Parkinson’s disease (PD) is a neurodegenerative disorder with different motor and neurocognitive symptoms. Tremor is a well-known symptom of this disease. Increasing evidence suggested that the cerebellum may substantially contribute to tremors as a clinical symptom of PD. However, the theoretical foundations behind these observations are not yet fully understood.
In this study, a computational model is proposed to consider the role of the cerebellum and to show the effectiveness of cerebellar transcranial alternating current stimulation (tACS) on the rest tremor in participants with PD. The proposed model consists of the cortex, cerebellum, spinal circuit-muscular system (SC-MS), and basal ganglia blocks as the most critical parts of the brain, which are involved in generating rest tremors. The cortex, cerebellum, and SC-MS blocks were modeled using Van der Pol oscillators that interacted through synchronization procedures. Basal ganglia are considered as a regulator of the coupling weights defined between oscillators. In order to evaluate the global behavior of the model, we applied tACS on the cerebellum of fifteen PD patients for 15 min at each patient’s peak frequency of their rest tremors. A tri-axial accelerometer recorded rest tremors before, during, and after the tACS.

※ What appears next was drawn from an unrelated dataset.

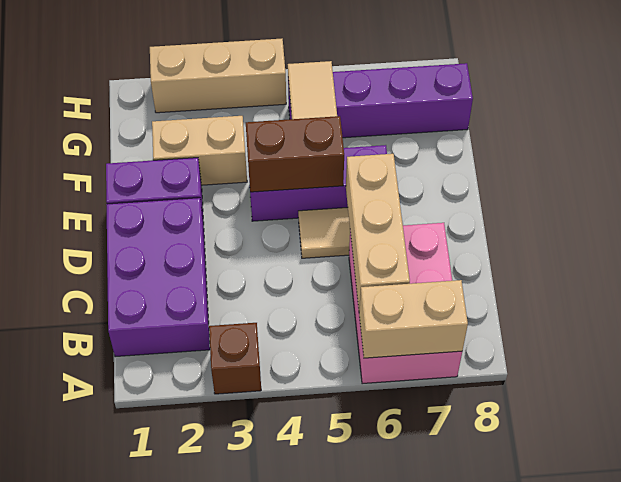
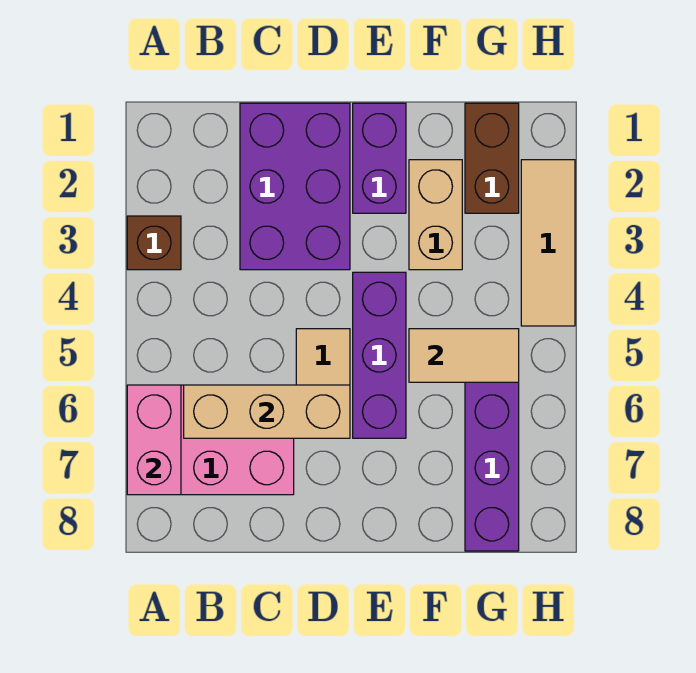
tan brick A6:A7 level 2 -> pink brick A6:A7 level 2
purple brick B1:D2 level 1 -> purple brick C1:D3 level 1
brown brick E4:E5 level 2 -> brown brick G1:G2 level 1
tan brick H2:H4 level 1 -> tan tile H2:H4 level 1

The simulation of the model provides a suggestion for the possible role of the cerebellum on rest tremors and how cerebellar tACS can affect these tremors. Results of human experiments also showed that the online and offline effects of cerebellar tACS could lead to the reduction of rest tremors significantly by about %76 and %68, respectively. Our findings suggest that the cerebellar tACS could serve as a reliable, therapeutic technique to suppress the PD tremor.